Hierdoor blijven angstige jongeren onopgemerkt of ontvangen ze verkeerde diagnoses. Astrid Westenbroek, klinisch psycholoog bij Karakter, ziet het vaak gebeuren: angstige jongeren die via gemeenten aangemeld worden met gedragsklachten. Tijdens een intakegesprek komt zij er dan achter dat er een heel ander probleem speelt, namelijk een angststoornis.
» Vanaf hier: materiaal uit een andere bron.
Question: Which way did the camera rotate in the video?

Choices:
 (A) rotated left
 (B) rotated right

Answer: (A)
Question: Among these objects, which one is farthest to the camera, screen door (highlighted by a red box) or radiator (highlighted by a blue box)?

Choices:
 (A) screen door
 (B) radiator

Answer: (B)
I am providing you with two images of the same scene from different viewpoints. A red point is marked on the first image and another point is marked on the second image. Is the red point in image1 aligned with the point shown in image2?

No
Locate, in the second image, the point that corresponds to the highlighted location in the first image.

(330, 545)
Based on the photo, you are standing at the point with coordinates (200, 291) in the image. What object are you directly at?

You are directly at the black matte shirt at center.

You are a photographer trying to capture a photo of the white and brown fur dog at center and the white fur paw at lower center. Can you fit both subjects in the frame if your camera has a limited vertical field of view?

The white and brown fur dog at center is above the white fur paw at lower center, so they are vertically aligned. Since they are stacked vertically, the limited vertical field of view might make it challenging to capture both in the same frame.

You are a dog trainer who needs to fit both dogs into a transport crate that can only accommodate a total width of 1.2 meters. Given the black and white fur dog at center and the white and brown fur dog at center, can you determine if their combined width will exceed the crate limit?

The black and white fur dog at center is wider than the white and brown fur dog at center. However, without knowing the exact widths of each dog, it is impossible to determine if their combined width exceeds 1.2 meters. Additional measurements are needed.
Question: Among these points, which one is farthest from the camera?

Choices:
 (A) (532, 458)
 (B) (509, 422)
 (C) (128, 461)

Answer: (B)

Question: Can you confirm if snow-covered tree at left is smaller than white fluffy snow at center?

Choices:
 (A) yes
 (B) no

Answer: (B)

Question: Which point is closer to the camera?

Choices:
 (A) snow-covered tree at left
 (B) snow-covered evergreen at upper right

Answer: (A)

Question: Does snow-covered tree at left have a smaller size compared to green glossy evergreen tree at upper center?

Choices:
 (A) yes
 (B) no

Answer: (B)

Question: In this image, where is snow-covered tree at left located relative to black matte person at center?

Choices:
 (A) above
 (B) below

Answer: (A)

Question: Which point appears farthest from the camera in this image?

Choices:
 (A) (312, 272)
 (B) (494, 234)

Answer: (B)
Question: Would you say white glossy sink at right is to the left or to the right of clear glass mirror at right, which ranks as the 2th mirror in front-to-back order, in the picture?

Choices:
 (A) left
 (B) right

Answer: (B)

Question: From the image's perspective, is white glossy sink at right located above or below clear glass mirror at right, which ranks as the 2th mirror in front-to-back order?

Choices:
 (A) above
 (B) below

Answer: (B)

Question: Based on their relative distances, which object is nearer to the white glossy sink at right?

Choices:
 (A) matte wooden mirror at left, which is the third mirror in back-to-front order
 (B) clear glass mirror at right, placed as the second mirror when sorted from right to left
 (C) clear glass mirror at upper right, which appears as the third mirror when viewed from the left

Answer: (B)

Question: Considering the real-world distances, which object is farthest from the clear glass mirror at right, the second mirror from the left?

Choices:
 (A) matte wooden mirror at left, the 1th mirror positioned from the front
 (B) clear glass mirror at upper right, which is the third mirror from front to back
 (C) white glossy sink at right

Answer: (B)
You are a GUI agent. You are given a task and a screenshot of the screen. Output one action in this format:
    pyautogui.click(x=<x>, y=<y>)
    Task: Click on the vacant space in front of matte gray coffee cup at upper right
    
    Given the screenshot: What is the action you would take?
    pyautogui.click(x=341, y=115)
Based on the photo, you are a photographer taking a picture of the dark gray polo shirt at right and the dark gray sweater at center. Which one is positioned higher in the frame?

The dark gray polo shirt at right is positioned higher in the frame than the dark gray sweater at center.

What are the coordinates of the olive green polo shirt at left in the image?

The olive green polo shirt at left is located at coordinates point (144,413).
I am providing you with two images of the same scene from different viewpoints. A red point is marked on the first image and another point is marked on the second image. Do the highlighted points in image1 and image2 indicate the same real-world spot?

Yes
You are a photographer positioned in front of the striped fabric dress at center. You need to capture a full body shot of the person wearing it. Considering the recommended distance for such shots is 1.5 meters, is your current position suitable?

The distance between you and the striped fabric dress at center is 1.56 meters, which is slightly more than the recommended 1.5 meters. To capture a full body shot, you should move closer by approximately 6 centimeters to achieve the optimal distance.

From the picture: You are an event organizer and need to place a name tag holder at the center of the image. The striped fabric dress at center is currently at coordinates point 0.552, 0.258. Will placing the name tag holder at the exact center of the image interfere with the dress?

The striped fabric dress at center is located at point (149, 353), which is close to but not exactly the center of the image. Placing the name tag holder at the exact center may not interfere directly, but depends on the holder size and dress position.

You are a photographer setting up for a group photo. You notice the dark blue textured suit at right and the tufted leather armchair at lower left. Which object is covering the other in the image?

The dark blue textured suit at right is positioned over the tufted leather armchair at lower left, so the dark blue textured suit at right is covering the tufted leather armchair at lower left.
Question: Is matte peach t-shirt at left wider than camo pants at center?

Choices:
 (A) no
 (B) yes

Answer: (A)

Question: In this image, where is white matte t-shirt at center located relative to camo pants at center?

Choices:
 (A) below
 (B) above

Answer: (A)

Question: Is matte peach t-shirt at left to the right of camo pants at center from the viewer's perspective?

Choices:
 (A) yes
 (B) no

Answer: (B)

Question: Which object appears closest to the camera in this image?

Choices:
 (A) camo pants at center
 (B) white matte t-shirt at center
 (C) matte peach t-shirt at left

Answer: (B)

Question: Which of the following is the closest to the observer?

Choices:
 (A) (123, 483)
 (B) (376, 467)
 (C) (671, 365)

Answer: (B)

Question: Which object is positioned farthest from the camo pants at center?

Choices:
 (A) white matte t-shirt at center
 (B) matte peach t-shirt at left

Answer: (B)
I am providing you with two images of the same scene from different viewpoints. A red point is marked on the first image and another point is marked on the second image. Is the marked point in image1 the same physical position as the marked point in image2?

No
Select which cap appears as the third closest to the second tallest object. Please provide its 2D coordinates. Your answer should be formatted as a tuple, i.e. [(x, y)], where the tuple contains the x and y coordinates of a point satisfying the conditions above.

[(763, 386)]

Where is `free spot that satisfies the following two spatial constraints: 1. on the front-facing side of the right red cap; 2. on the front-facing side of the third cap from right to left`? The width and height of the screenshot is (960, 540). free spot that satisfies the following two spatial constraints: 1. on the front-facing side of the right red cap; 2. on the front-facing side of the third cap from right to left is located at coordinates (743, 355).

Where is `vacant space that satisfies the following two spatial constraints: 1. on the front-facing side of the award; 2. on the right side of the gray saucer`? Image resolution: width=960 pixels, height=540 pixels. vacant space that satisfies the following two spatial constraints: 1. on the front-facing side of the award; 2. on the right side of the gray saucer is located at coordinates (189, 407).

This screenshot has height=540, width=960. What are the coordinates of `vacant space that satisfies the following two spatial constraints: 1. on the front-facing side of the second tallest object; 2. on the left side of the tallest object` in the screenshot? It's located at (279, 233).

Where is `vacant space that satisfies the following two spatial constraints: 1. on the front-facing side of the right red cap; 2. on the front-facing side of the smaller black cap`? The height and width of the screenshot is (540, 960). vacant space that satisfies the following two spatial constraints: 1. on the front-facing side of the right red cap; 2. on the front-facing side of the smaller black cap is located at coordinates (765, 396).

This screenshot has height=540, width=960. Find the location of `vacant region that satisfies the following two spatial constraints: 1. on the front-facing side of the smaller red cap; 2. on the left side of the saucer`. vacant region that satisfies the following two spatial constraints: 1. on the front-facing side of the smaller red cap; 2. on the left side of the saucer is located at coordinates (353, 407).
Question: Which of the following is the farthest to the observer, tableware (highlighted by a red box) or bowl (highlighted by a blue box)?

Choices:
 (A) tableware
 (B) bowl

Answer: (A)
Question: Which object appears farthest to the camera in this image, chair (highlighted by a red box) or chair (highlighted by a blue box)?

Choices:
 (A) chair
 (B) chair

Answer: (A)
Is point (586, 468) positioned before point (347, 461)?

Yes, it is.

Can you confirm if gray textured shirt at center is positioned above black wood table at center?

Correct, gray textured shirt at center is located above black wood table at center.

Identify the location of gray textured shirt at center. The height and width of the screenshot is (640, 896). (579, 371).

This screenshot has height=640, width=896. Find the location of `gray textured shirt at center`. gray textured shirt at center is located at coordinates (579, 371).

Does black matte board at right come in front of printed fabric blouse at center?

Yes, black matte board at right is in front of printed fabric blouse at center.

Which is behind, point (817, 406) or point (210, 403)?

Marijke Vos: ‘Ondanks dat evenveel jongeren jeugdhulp kregen in de eerste helft van 2016 vergeleken met dezelfde periode een jaar eerder, zijn de kosten zijn toegenomen doordat zwaardere zorg nodig was. Hier wordt de urgentie van preventie dus extra duidelijk.’

Onbegrepen

Een angststoornis die niet op tijd herkend wordt, heeft volgens Westenbroek consequenties. Zo kunnen jongeren belemmerd worden in hun cognitieve ontwikkeling en hun sociale en emotionele vaardigheden. Ook worden het zelfbeeld en zelfvertrouwen door de angst aangetast. ‘De drempel om over hun angst te praten wordt voor zulke jongeren alleen maar hoger. Ik ontvang veel verontrustende telefoontjes van ouders die niet meer weten hoe ze moeten omgaan met hun kinderen. Door de slechte ervaringen meet de gemeenten, raken de jongeren gedemotiveerd: ze voelen zich onbegrepen. Hun vertrouwen in de zorg zijn ze verloren.’

Bezuinigingen

Hoe moet het dan anders? Volgens Robert Vermeiren, hoogleraar kinder- en jeugdpsychiatrie, moeten alle wijkteams voorzien worden van specialisten, zoals in de gemeenten in Holland-Rijnland. Maar hij vreest dat dit niet op korte termijn gaat gebeuren. ‘In sommige regio’s staan bezuinigingen voorop. Er is versnippering ontstaan, de kwaliteit van de zorg is afhankelijk van waar je woont. Dit kan nooit de bedoeling zijn geweest van de nieuwe Jeugdwet.’

Van generalist naar specialist

Asha Khoenkhoen, woordvoerder van de Vereniging Nederlandse Gemeenten (VNG), zegt het geen goed idee te vinden om wijkteams te laten bestaan uit ‘talloze’ specialisten. Sterker nog, volgens haar is dit onmogelijk. ‘We kunnen niet voor elke aandoening een specialist inhuren. Zo werkt ons systeem niet. Er wordt van generalist naar specialist gewerkt.’

Het kan beter

Khoenkhoen benadrukt dat generalisten professionals zijn en bekwaam geacht worden om problematieken op tijd te herkennen. Maar geldt dit ook voor angststoornissen? ‘Het is ons streven. Al beseffen we wel dat het beter kan.’